All too often, we are deprived of anything even remotely like the Christmas card scenes of snowy landscapes. Similarly, we rarely have crisp leaves on which to tread, replaced as they commonly are by slimy and slippery decaying foliage.

One element of winter though, which always delivers on interest and represents a hallmark to the season is the impression of silhouette on the structure of trees against the setting low winter’s sun. Even when the weather is relatively overcast, the sinuous form of trees against the sky, bereft as they are of leaves is both a horticultural and aesthetic delight.

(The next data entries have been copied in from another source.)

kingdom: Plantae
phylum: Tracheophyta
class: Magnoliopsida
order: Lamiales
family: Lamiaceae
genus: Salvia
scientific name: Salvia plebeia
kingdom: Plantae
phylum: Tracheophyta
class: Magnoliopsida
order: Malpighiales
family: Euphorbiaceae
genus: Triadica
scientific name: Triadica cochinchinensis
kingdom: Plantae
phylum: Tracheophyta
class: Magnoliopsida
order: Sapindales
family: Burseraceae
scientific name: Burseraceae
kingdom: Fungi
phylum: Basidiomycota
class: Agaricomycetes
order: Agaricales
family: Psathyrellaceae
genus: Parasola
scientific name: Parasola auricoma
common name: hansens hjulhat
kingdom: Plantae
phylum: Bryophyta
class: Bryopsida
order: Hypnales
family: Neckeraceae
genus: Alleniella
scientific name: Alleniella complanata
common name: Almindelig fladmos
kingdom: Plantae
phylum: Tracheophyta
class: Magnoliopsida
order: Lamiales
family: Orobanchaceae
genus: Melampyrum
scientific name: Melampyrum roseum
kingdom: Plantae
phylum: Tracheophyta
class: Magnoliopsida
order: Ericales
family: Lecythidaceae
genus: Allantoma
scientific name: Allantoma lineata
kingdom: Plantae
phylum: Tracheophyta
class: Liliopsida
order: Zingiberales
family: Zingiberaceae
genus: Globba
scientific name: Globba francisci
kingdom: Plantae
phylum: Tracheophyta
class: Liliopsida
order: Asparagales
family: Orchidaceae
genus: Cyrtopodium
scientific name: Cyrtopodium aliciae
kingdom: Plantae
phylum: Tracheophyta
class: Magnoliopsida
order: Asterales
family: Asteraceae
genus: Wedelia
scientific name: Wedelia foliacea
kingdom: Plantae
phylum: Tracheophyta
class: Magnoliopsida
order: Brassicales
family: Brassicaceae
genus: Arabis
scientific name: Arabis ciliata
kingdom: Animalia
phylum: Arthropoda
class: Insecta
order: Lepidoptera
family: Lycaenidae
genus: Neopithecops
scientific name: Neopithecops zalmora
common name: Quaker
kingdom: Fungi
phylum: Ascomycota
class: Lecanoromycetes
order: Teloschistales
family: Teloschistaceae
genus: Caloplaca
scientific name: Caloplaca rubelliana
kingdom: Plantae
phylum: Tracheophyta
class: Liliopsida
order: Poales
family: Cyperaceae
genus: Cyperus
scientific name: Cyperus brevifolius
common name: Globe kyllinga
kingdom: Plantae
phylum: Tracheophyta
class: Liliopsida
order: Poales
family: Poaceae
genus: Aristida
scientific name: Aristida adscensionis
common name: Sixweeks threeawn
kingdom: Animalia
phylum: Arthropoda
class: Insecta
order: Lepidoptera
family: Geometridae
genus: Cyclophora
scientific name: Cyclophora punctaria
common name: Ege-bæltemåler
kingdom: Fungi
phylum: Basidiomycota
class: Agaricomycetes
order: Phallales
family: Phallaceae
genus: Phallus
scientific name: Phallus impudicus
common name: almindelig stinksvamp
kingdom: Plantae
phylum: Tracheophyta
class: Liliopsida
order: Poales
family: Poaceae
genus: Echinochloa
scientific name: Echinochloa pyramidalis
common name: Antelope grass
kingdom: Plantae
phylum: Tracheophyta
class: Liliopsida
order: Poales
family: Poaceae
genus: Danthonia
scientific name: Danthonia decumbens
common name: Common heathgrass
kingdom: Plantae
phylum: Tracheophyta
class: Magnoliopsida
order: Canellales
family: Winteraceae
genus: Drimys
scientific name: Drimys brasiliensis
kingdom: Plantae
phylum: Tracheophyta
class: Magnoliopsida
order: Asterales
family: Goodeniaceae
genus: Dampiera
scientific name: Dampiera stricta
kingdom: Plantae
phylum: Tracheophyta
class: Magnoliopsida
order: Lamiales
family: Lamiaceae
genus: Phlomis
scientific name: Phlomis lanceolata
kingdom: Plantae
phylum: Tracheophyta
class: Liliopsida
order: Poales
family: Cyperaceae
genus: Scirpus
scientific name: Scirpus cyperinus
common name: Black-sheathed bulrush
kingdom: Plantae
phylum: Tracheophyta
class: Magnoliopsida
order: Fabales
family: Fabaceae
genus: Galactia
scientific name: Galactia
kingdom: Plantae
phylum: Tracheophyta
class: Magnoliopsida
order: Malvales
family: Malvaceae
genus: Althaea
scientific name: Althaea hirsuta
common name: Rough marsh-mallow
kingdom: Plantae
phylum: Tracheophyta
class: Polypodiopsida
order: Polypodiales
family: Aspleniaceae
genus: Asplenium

It is during the winter, in silhouette where deciduous trees truly reveal their most hidden beauty and an extra dimension of interest is added to plants better known for other qualities, like grass flower-heads in Cortaderia richardii below.

Cortaderia richardii

Reminiscent of the structure of veins in a body (pictured bottom to protect the squeamish), as anyone lucky enough to have attended the Body Worlds exhibitions of Professor Gunther von Hagens (which I have, I’m pleased to say) can attest. The very concept of the transportation of blood in humans, just as sap in trees in the ever descending thicknesses of trunk, to branch, to twig, can be viewed in its entirety at this time. Just as one bleeds when cut, the consequence of respiration and transpiration can be witnessed on colder mornings in early autumn when trees breathe out a fine mist from their foliage.

Silhouette of a tree in Notherumberland

The silhouette is an underrated and indeed rarely considered quality in plants, but during a UK winter it can be their star turn.

So next time you are out and about don’t forget to look up.

iPlantsman Logo Silhouette

iPlantsman

Warning: If squeamish, best go no further.

 

Gunther von Hagens - Human Hand veins

PHOTO: Acid-corrosion cast of the arteries of the Adult Human hand and forearm. Gunther von Hagens.